College Relationships Are a Distraction for Some, and That's OK
If I had to guess, a lá Family Feud, the “Top Ten Things That Distract College Students”, my list would read: Alcohol, Facebook, stoned Planet Earth marathons, planning offensive theme parties, trying to get published on Texts From Last Night, and… alcohol five more times for good measure. I would not have named intimacy.
Yet a recent New York Times article indicates that many university students would. Or rather, many female students would. In “Sex on Campus: She Can Play That Game Too,” Kate Taylor draws on interviews she conducted with 60 UPenn women to answer the burning question: “Why hook up culture?” (Though a better question at this point may be “Why ask 'Why hook up culture?'”). The answers emphasized by Taylor came from respondents who felt long-term relationships in college were, at best, a waste of time, at worst, the pastime of less ambitious women.
Elizabeth Armstrong, a sociologist featured in the article, explains: “Women at elite universities [are] choosing hookups because they [see] relationships as too demanding and potentially too distracting from their goals.” A UPenn student called “A,” the most frequently quoted in Taylor’s article, echoes: “There are so many other things going on in my life that I find so important that I just can’t make time, and I don’t want to make time [for a relationship].”
My reaction to “Sex on Campus” was strong and immediate. Convinced that statements like A’s signaled Millennials' devaluing of intimacy, I wanted to shout, “Hey, the lessons learned in a relationship are just as significant as the ones learned in a classroom, club, or internship!” I wasn’t the only one. 24 hours after Taylor’s piece ran, Conor Friedersdorf at The Atlantic similarly countered the UPenn women’s view of relationships as obstacles to “unencumbered striving.” Friedersdorf’s detailing of the various lessons learned in sustained, romantic relationships is heartfelt and valid. But did it need to be written at all?
I’ve certainly begun to question my initial response — why did I take a few women’s temporary preference for casual sex as evidence that Millennials, in general, are emotionally callous? Why does Taylor seem to structure her article in support of such a conclusion? After all, there’s no indication that A and respondents like her are emotionally disinterested, they’re merely saying college isn’t the right time for them to be in a relationship. Fair enough. We’ve all felt that way at certain points in life. Would we think intimacy itself were in jeopardy if a male student expressed this opinion?
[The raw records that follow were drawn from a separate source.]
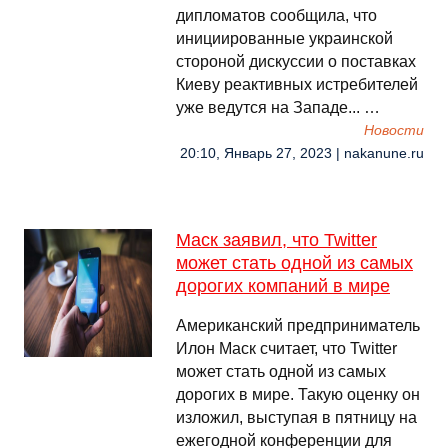
дипломатов сообщила, что
инициированные украинской
стороной дискуссии о поставках
Киеву реактивных истребителей
уже ведутся на Западе... …
Новости
20:10, Январь 27, 2023 | nakanune.ru
Маск заявил, что Twitter
может стать одной из самых
дорогих компаний в мире
Американский предприниматель
Илон Маск считает, что Twitter
может стать одной из самых
дорогих в мире. Такую оценку он
изложил, выступая в пятницу на
ежегодной конференции для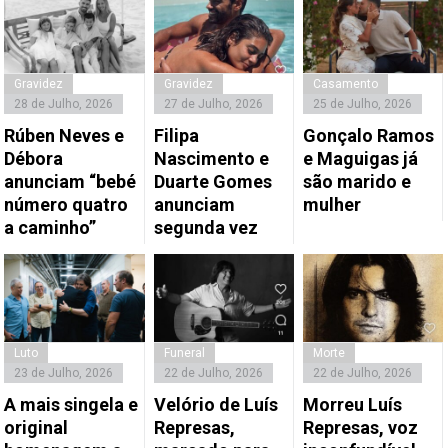
Gravidez
Gravidez
Casamento
28 de Julho, 2026
27 de Julho, 2026
25 de Julho, 2026
Rúben Neves e
Filipa
Gonçalo Ramos
Débora
Nascimento e
e Maguigas já
anunciam “bebé
Duarte Gomes
são marido e
número quatro
anunciam
mulher
a caminho”
segunda vez
Luto
Funeral
Morte
23 de Julho, 2026
22 de Julho, 2026
22 de Julho, 2026
A mais singela e
Velório de Luís
Morreu Luís
original
Represas,
Represas, voz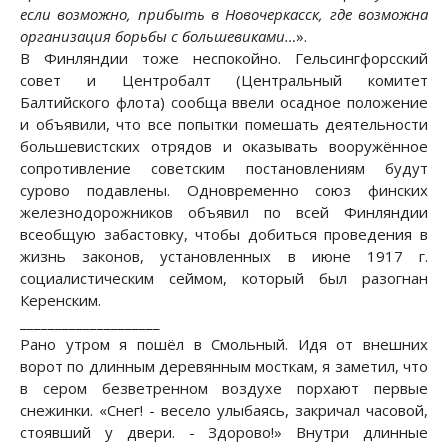
если возможно, прибыть в Новочеркасск, где возможна
организация борьбы с большевиками…
».
В Финляндии тоже неспокойно. Гельсингфорсский
совет и Центробалт (Центральный комитет
Балтийского флота) сообща ввели осадное положение
и объявили, что все попытки помешать деятельности
большевистских отрядов и оказывать вооружённое
сопротивление советским постановлениям будут
сурово подавлены. Одновременно союз финских
железнодорожников объявил по всей Финляндии
всеобщую забастовку, чтобы добиться проведения в
жизнь законов, установленных в июне 1917 г.
социалистическим сеймом, который был разогнан
Керенским.
____________________
Рано утром я пошёл в Смольный. Идя от внешних
ворот по длинным деревянным мосткам, я заметил, что
в сером безветренном воздухе порхают первые
снежинки. «Снег! - весело улыбаясь, закричал часовой,
стоявший у двери. - Здорово!» Внутри длинные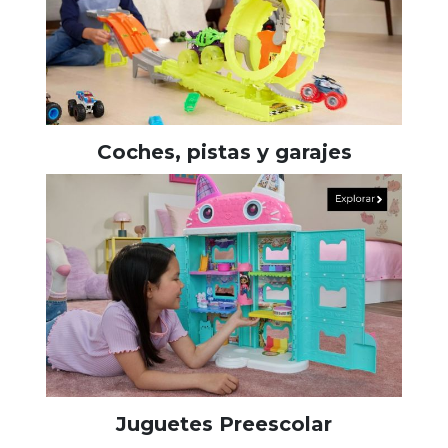
Coches, pistas y garajes
Juguetes Preescolar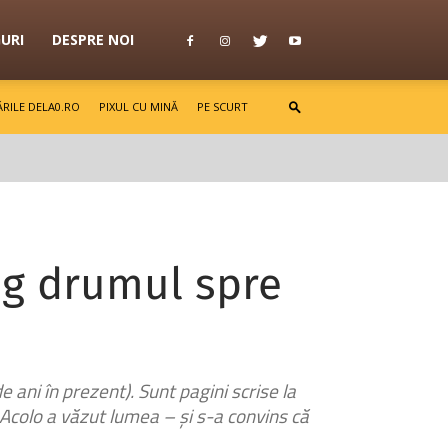
GURI
DESPRE NOI
RILE DELA0.RO
PIXUL CU MINĂ
PE SCURT
ung drumul spre
 ani în prezent). Sunt pagini scrise la
 Acolo a văzut lumea – și s-a convins că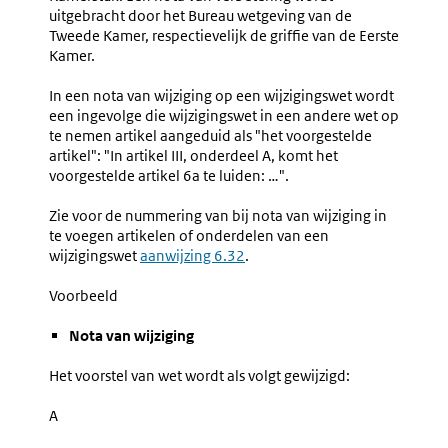
uitgebracht door het Bureau wetgeving van de
Tweede Kamer, respectievelijk de griffie van de Eerste
Kamer.
In een nota van wijziging op een wijzigingswet wordt
een ingevolge die wijzigingswet in een andere wet op
te nemen artikel aangeduid als "het voorgestelde
artikel": "In artikel III, onderdeel A, komt het
voorgestelde artikel 6a te luiden: …".
Zie voor de nummering van bij nota van wijziging in
te voegen artikelen of onderdelen van een
wijzigingswet
aanwijzing 6.32
.
Voorbeeld
Nota van wijziging
Het voorstel van wet wordt als volgt gewijzigd:
A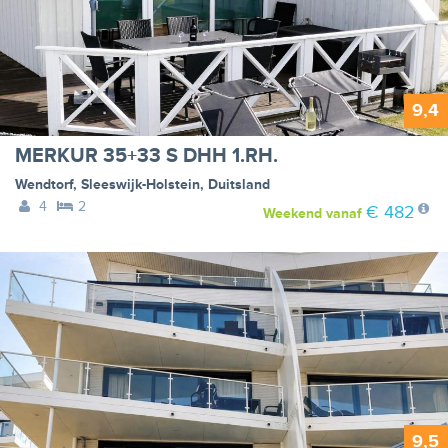
9,4
MERKUR 35+33 S DHH 1.RH.
Wendtorf
,
Sleeswijk-Holstein
,
Duitsland
4
2
€ 482
Weekend
vanaf
9,5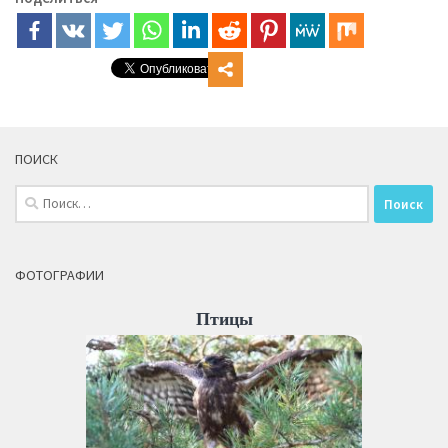
ПОИСК
Найти:
ФОТОГРАФИИ
Птицы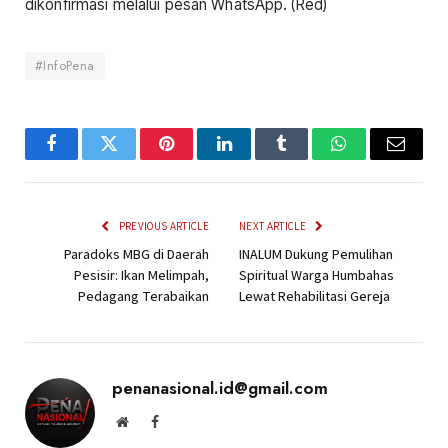
dikonfirmasi melalui pesan WhatsApp. (Red)
#InfoPena
Facebook
Twitter
Pinterest
LinkedIn
Tumblr
WhatsApp
Email
PREVIOUS ARTICLE
NEXT ARTICLE
Paradoks MBG di Daerah
INALUM Dukung Pemulihan
Pesisir: Ikan Melimpah,
Spiritual Warga Humbahas
Pedagang Terabaikan
Lewat Rehabilitasi Gereja
penanasional.id@gmail.com
Website
Facebook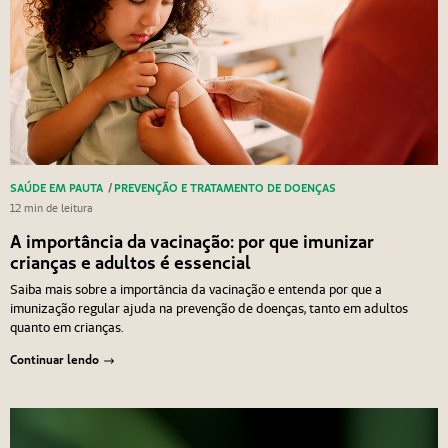
SAÚDE EM PAUTA
/
PREVENÇÃO E TRATAMENTO DE DOENÇAS
12 min de leitura
A importância da vacinação: por que imunizar
crianças e adultos é essencial
Saiba mais sobre a importância da vacinação e entenda por que a
imunização regular ajuda na prevenção de doenças, tanto em adultos
quanto em crianças.
Continuar lendo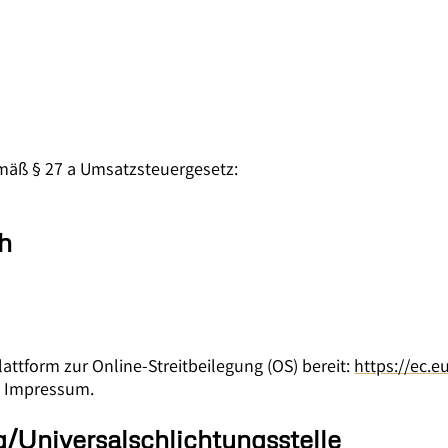
äß § 27 a Umsatzsteuergesetz:
ch
attform zur Online-Streitbeilegung (OS) bereit:
https://ec.
m Impressum.
g/Universal­schlichtungs­stelle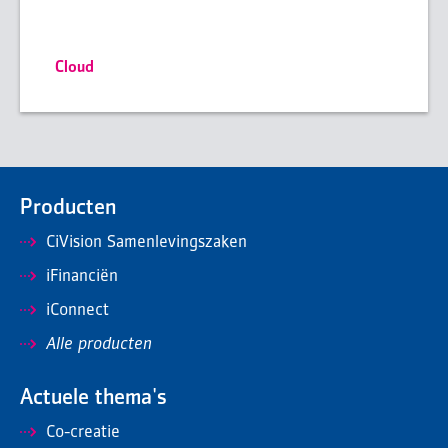
Cloud
Producten
CiVision Samenlevingszaken
iFinanciën
iConnect
Alle producten
Actuele thema's
Co-creatie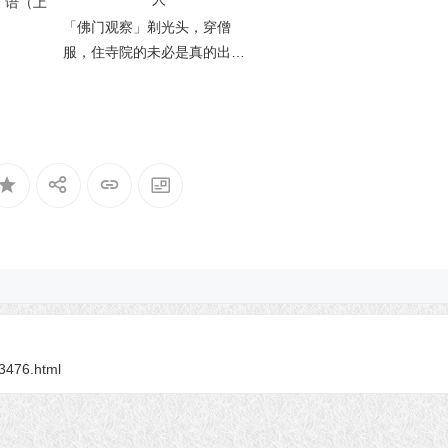
 语（上
「佛门观察」剃光头，穿僧
服，住寺院的未必是真的出家
人
13476.html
Hardly.
Our culture casts heterosexual women as bastions of sexual order. Just look at the recent Iowa case where a woman was denied wrongful termination after her employer fired her for being to "attractive," and hence, a threat to his marriage. Men will be men; their promiscuity is a given. Women are responsible for that promiscuity, either to refuse it, or provide the emotional impetus that transforms sexual attraction into stable relationships. This explains why campus hook-up exposés always fixate on the experiences of straight women, ignoring those of heterosexual male or gay students. Straight women’s participation in hook-up culture is what challenges our preconceived beliefs. When reading Taylor’s article, some of us may be tempted to see the choice of a few women eschewing college relationships as indicative that intimacy in general is in trouble because we're inclined to think of women as the initiators and regulators of meaningful relationships.
Halfway through a response championing the benefits of long-term relationships, I removed my hands from the keyboard and took a breath. My Millennial friends and I valued emotional connection in college, and having a boyfriend was just one of many ways to experience intimacy. When digesting the Times latest hook-up culture article, some may also need to be reminded: Breathe. Society as we know it is not eroding beneath us because some of us have casual sex.